Page-level text extractions

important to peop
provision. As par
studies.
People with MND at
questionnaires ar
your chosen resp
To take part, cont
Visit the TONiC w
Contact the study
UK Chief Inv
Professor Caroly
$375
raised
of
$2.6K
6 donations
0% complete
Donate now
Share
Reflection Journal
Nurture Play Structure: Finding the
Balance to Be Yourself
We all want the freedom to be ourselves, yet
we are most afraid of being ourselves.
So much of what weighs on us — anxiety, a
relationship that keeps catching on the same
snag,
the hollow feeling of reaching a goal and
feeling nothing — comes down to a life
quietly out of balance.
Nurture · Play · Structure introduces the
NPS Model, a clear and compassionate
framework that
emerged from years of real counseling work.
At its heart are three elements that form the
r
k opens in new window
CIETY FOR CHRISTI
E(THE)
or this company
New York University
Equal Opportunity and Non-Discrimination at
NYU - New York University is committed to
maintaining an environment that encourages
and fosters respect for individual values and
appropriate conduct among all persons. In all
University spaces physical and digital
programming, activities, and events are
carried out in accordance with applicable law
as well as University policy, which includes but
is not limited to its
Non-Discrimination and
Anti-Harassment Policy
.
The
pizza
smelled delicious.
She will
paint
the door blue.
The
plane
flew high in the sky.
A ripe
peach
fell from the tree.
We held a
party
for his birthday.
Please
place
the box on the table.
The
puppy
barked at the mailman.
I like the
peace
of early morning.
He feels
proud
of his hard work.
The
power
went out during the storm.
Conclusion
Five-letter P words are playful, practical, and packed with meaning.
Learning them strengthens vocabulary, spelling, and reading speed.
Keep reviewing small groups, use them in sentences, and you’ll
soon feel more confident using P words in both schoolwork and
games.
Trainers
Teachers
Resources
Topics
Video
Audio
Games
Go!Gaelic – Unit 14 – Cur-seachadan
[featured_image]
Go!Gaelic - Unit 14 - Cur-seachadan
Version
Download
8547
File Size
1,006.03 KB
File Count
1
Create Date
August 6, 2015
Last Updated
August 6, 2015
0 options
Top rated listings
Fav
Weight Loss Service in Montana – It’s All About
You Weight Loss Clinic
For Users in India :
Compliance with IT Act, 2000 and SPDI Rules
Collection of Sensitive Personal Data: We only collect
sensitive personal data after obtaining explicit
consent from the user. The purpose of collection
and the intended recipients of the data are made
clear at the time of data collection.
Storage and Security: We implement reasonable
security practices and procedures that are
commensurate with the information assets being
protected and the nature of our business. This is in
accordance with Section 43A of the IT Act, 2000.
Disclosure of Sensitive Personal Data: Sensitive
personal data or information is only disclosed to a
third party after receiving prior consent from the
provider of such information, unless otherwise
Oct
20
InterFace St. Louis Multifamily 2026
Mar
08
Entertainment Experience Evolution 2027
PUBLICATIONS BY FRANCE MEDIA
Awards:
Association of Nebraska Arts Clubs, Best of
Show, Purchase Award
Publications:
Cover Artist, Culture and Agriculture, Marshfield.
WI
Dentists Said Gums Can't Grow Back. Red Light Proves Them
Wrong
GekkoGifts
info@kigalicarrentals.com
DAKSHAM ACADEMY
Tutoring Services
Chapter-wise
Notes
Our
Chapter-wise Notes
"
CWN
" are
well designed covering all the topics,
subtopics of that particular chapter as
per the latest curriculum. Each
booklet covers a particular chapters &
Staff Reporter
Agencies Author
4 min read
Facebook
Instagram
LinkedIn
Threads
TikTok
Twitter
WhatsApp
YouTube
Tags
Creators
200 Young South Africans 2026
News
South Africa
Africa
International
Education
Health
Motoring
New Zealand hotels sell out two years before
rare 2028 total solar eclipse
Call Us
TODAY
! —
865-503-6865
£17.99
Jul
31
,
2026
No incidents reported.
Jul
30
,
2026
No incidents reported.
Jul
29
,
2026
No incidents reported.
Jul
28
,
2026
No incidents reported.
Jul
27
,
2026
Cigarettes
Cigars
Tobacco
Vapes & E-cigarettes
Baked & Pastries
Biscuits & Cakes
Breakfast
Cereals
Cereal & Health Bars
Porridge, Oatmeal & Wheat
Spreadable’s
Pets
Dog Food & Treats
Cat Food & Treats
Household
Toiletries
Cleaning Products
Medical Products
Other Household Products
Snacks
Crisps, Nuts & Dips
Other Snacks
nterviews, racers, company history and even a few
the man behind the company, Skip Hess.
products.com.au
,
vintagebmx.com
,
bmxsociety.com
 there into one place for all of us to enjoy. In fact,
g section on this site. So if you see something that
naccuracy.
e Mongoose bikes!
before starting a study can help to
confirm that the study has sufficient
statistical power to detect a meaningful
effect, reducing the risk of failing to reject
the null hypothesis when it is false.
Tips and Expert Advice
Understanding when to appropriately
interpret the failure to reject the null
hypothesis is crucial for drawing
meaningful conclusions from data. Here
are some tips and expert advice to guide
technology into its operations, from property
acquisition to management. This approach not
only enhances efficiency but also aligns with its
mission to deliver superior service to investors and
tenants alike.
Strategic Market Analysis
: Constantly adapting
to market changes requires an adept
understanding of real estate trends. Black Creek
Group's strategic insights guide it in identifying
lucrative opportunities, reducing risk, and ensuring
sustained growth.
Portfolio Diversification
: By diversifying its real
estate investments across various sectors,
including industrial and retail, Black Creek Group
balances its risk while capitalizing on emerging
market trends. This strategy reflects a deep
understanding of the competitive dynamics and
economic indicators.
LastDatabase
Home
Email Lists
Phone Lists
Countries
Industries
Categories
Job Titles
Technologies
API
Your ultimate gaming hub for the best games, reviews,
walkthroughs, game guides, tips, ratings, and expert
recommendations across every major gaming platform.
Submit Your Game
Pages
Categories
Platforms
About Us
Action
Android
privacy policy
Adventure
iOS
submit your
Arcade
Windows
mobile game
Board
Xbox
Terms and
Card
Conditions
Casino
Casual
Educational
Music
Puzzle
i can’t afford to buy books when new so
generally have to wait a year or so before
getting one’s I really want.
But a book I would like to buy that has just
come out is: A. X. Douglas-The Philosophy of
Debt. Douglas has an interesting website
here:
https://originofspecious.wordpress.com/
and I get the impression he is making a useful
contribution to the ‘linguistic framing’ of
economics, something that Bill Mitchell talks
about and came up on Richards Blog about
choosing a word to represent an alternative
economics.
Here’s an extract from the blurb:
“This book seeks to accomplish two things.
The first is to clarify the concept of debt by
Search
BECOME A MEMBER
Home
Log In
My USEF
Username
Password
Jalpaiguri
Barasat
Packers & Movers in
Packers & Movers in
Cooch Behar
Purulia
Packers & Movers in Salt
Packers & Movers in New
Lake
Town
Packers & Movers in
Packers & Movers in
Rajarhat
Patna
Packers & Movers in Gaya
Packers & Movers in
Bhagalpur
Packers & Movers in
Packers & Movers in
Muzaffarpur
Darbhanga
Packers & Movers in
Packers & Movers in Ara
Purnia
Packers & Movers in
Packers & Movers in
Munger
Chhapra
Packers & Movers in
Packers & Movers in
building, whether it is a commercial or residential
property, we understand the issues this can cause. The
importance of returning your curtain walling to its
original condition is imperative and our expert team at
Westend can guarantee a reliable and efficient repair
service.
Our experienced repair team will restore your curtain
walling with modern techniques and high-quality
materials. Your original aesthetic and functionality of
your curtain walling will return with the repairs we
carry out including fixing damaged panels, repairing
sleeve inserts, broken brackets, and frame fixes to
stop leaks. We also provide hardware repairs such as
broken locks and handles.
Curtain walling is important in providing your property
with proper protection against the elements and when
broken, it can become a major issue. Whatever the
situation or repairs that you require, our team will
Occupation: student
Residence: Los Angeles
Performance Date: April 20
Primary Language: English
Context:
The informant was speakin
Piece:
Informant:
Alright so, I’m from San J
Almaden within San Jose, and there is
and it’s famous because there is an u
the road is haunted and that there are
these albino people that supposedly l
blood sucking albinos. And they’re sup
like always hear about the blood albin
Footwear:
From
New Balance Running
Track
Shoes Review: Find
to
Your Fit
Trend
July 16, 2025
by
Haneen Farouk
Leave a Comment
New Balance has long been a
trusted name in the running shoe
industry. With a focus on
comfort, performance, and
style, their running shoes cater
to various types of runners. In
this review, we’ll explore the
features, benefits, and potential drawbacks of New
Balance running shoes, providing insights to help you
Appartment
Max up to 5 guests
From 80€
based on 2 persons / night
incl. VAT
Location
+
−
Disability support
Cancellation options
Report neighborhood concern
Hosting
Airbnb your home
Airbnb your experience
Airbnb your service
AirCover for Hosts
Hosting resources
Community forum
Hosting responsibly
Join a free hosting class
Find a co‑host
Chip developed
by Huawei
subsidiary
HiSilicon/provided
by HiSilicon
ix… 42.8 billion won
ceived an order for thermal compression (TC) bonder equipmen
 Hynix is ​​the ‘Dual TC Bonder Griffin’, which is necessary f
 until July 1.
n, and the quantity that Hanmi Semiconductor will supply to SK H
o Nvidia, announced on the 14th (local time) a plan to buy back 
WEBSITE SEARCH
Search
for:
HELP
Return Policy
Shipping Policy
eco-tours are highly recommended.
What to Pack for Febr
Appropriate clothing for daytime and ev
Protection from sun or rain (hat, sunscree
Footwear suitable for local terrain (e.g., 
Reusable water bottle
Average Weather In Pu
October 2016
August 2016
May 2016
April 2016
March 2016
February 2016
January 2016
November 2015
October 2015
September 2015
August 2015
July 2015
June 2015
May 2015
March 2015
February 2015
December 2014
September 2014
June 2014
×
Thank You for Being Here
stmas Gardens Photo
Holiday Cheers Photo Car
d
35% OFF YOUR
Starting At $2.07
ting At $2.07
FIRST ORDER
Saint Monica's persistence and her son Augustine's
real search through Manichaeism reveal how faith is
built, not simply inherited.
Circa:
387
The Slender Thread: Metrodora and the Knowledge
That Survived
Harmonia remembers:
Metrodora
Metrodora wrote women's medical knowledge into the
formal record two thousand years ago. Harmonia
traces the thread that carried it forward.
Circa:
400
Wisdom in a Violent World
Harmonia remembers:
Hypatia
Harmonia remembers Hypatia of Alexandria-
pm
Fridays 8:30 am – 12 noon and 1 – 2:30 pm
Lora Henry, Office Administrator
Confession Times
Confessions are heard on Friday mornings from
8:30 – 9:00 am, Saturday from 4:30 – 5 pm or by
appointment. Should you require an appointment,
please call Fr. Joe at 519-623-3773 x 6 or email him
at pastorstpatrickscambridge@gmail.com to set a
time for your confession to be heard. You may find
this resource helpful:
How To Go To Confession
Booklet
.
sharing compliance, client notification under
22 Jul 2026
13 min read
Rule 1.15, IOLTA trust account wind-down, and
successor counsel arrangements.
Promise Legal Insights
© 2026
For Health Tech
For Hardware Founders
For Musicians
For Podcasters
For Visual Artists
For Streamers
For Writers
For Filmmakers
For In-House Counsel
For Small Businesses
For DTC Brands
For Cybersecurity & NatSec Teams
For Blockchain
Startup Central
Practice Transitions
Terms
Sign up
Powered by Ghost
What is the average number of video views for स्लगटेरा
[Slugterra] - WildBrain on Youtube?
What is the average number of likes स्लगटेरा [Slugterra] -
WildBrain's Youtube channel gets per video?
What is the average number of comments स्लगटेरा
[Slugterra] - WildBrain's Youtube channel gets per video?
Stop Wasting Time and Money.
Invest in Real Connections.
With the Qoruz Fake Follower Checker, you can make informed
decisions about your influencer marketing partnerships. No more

[INSTRUCTIONS FOR THE TASK]: In the entries above, restate word for word the lines between the one holding "Haneen Farouk" and the one holding "ceived an order", inclusive, and nothing besides.

[OUTPUT BELOW]:
Haneen Farouk
Leave a Comment
New Balance has long been a
trusted name in the running shoe
industry. With a focus on
comfort, performance, and
style, their running shoes cater
to various types of runners. In
this review, we’ll explore the
features, benefits, and potential drawbacks of New
Balance running shoes, providing insights to help you
Appartment
Max up to 5 guests
From 80€
based on 2 persons / night
incl. VAT
Location
+
−
Disability support
Cancellation options
Report neighborhood concern
Hosting
Airbnb your home
Airbnb your experience
Airbnb your service
AirCover for Hosts
Hosting resources
Community forum
Hosting responsibly
Join a free hosting class
Find a co‑host
Chip developed
by Huawei
subsidiary
HiSilicon/provided
by HiSilicon
ix… 42.8 billion won
ceived an order for thermal compression (TC) bonder equipmen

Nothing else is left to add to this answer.